Issue:
Im trying to use my graphics card to do some computation using cudafy.net. Ive ran 2 versions of my kernel now and i keep getting an errors at specific intervals ie every 2nd location in the array is 0.0 but should be something much larger. Below is a table of what the GPU returns vs what the correct value is. Note: I've read that comparing floats isnt ideal but getting 0.0 when i should be getting something as large as 6.34419e17 seems wrong.
I GPU Correct Value
16,777,217 0.0 6.34419E17
16,777,219 0.0 6.34419E17
... ... .....
From quickly scanning through them, they seem to be occurring at every 2nd i value.
Checked thus far:
Ive also ran the below code at a different start value as i believed it may be an issue with the data but i still get the same i value for each error.
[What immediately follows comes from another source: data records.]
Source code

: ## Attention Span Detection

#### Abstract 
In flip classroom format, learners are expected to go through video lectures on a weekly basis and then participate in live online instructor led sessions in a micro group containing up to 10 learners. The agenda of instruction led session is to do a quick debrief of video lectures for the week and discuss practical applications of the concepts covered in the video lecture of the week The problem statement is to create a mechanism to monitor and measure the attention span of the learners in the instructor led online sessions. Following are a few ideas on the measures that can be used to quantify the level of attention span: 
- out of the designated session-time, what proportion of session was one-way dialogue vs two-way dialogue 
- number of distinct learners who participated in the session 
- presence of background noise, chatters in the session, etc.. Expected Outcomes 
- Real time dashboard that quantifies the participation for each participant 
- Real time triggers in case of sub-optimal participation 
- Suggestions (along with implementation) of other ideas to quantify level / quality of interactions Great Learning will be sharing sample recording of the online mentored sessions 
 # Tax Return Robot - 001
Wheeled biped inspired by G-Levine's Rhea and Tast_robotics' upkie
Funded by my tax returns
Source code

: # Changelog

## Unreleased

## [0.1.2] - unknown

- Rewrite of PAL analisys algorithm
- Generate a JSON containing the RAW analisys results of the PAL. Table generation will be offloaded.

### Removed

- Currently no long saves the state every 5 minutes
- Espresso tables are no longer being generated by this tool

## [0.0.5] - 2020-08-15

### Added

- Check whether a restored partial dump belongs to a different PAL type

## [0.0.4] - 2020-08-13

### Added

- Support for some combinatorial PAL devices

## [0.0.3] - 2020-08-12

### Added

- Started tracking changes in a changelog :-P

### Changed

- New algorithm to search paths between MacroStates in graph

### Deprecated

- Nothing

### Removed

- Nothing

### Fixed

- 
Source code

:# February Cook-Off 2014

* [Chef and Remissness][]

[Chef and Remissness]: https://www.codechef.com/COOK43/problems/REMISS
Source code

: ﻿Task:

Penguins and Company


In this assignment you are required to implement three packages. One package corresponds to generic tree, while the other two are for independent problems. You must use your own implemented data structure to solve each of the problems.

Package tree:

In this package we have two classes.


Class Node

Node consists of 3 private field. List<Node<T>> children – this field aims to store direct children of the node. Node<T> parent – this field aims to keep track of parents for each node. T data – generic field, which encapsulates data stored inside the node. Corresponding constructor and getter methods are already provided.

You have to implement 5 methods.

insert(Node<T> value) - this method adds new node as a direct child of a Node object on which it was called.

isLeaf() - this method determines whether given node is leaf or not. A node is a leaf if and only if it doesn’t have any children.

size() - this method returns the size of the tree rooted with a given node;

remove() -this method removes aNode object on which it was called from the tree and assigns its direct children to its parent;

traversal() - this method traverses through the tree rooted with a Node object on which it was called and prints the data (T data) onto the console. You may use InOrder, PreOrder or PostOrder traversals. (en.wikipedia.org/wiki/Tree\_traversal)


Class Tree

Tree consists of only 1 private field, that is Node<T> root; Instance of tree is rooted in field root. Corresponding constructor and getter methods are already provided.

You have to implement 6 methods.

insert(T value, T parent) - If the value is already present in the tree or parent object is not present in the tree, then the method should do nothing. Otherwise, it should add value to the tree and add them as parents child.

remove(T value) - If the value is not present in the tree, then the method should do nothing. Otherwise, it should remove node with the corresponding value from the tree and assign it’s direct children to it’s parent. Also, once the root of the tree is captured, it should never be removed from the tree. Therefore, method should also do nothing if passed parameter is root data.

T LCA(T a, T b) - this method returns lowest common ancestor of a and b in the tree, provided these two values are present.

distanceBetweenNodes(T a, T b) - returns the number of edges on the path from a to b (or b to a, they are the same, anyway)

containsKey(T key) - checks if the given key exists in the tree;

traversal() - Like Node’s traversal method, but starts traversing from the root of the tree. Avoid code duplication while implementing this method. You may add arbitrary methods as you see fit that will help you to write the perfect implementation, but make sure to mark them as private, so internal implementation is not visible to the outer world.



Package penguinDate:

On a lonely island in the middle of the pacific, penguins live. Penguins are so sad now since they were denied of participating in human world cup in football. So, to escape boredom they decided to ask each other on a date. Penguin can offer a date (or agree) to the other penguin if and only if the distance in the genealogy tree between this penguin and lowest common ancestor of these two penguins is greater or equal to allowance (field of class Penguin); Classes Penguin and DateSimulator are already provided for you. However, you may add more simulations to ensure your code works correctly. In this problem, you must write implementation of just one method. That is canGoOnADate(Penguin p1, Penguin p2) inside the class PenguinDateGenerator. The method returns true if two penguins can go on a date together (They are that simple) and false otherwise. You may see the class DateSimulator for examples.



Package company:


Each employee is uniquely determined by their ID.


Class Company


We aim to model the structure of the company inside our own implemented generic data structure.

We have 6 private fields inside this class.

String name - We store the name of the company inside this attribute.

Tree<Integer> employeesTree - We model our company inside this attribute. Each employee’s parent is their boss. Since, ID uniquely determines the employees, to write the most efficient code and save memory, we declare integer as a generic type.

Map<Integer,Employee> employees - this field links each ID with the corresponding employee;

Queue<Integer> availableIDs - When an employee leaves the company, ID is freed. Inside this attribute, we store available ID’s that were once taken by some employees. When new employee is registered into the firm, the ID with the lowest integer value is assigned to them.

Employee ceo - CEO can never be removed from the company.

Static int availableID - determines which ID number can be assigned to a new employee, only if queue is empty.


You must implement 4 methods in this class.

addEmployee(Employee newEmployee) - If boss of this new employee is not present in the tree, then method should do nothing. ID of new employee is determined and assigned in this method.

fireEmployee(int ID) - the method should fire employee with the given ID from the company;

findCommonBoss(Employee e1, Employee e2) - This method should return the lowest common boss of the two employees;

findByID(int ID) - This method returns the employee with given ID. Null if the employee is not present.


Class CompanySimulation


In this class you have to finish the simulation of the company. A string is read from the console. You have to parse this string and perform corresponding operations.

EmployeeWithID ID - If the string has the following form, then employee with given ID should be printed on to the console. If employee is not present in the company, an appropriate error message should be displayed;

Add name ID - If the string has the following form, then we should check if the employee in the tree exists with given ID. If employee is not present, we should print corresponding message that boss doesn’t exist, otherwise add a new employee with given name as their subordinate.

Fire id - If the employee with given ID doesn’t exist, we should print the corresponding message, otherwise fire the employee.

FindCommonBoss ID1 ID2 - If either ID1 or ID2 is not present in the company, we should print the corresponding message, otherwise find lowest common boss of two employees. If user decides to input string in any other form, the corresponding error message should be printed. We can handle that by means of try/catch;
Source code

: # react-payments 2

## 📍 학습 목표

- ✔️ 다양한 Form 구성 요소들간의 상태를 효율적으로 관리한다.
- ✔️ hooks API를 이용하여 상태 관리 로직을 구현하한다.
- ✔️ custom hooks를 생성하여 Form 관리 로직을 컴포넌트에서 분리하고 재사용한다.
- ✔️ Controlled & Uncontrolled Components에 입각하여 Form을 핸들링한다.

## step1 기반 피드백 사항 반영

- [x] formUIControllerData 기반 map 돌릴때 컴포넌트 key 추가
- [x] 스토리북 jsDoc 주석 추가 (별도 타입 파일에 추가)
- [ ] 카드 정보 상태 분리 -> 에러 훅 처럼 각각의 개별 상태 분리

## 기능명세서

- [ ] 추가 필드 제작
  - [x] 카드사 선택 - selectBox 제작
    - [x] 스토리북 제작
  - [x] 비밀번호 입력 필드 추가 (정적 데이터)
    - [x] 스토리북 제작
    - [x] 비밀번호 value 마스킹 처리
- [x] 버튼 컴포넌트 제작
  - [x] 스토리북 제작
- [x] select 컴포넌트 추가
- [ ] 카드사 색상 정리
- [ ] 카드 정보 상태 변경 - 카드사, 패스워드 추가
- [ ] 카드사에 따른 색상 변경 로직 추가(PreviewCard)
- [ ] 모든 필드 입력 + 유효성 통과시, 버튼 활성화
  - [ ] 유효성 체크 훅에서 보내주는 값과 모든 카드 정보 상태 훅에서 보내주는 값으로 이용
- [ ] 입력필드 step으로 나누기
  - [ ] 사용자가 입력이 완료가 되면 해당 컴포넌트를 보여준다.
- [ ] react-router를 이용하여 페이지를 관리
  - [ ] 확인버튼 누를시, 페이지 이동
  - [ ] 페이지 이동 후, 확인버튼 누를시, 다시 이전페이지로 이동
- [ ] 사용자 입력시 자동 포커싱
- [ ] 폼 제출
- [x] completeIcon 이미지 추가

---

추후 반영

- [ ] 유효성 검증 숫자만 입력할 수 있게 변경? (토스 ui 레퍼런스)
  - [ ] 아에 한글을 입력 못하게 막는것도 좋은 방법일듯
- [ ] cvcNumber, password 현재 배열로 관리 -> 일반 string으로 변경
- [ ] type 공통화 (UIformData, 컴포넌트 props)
Ive also changed the order in which the memory is allocated onto the GPU but that doesnt seem to affect the results. Note: since im debugging in VS, im not explicitly clearing the memory on the GPU after i stop. Is this being cleared once i stop debugging? The error is still present once i restart my pc.
Graphics Card:
My graphics card is as follows: EVGA GTX 660 SC.
Code:
My kernel: (Note: i have several variables which arent used below but i havent removed since i wanted to remove 1 thing at a time in order to nail down whats causing this error)
[Cudafy]
public static void WorkerKernelOnGPU(GThread thread, float[] value1, float[] value2, float[] value3, float[] dateTime, float[,] output)
{
float threadIndex = thread.threadIdx.x;
float blockIndex = thread.blockIdx.x;
float threadsPerBlock = thread.blockDim.x;
int tickPosition = (int)(threadIndex + (blockIndex * threadsPerBlock));
//Check to ensure threads dont go out of range.
if (tickPosition < dateTime.Length)
{
output[tickPosition, 0] = dateTime[tickPosition];
output[tickPosition, 1] = -1;
}
}
Below is the segment of code which im using to call the Kernel and then check the results.
CudafyModule km = CudafyTranslator.Cudafy();
_gpu = CudafyHost.GetDevice(eGPUType.Cuda);
_gpu.LoadModule(km);
float[,] Output = new float[SDS.dateTime.Length,2];
float[] pm = new float[]{0.004f};
//Otherwise need to allocate then specify the pointer in the CopyToDevice so it know which pointer to add data to
float[] dev_tpc = _gpu.CopyToDevice(pm);
float[] dev_p = _gpu.CopyToDevice(SDS.p);
float[] dev_s = _gpu.CopyToDevice(SDS.s);
float[,] dev_o = _gpu.CopyToDevice(Output);
float[] dev_dt = _gpu.CopyToDevice(SDS.dateTime);
dim3 grid = new dim3(20000, 1, 1);
dim3 block = new dim3(1024, 1, 1);
Stopwatch sw = new Stopwatch();
sw.Start();
_gpu.Launch(grid, block).WorkerKernelOnGPU(dev_tpc,dev_p, dev_s, dev_dt, dev_o);
_gpu.CopyFromDevice(dev_o, Output);
sw.Stop(); //0.29 seconds
string resultGPU = sw.Elapsed.ToString();
sw.Reset();
//Variables used to record errors.
bool failed = false;
float[,] wrongValues = new float[Output.Length, 3];
int counterError = 0;
//Check the GPU values are as expected. If not record GPU value, Expected value, position.
for (int i = 0; i < 20480000; i++)
{
float gpuValue = Output[i, 0];
if (SDS.dateTime[i] == gpuValue) { }
else
{
failed = true;
wrongValues[counterError, 0] = gpuValue;
wrongValues[counterError, 1] = SDS.dateTime[i];
wrongValues[counterError, 2] = (float)i;
counterError++;
}
}
I only have a single graphics card at my disposal atm so i cant quickly check to see if its an error with the card or not. The card is less then 8 months old and was new when bought.
Any ideas on what could be causing the above error??
Thanks for your time.
Edit: Just tried to reduce my gtx 660 to the stock speeds of a 660. Still experiencing the error though.
Edit2 Ive used _gpu.FreeMemory; to determine if i was exceeding the cards memory. I still have 1,013,202,944 bytes left though.
Edit3 Ive just changed the datatype of the output array to long instead of float. I now seem to have just over 500MB of free space on the card yet i still get the wrong results from the same value ie i = 16,777,217. I guess this seems to suggest it possible something to do with the index thats the issue??
float threadIndex = thread.threadIdx.x;
float blockIndex = thread.blockIdx.x;
float threadsPerBlock = thread.blockDim.x;
int tickPosition = (int)(threadIndex + (blockIndex * threadsPerBlock));
The issue was that fact i was using float for ThreadIndex etc. Once this was changed to int, the issue was resolved.
Time for this fool to get some time away from the pc.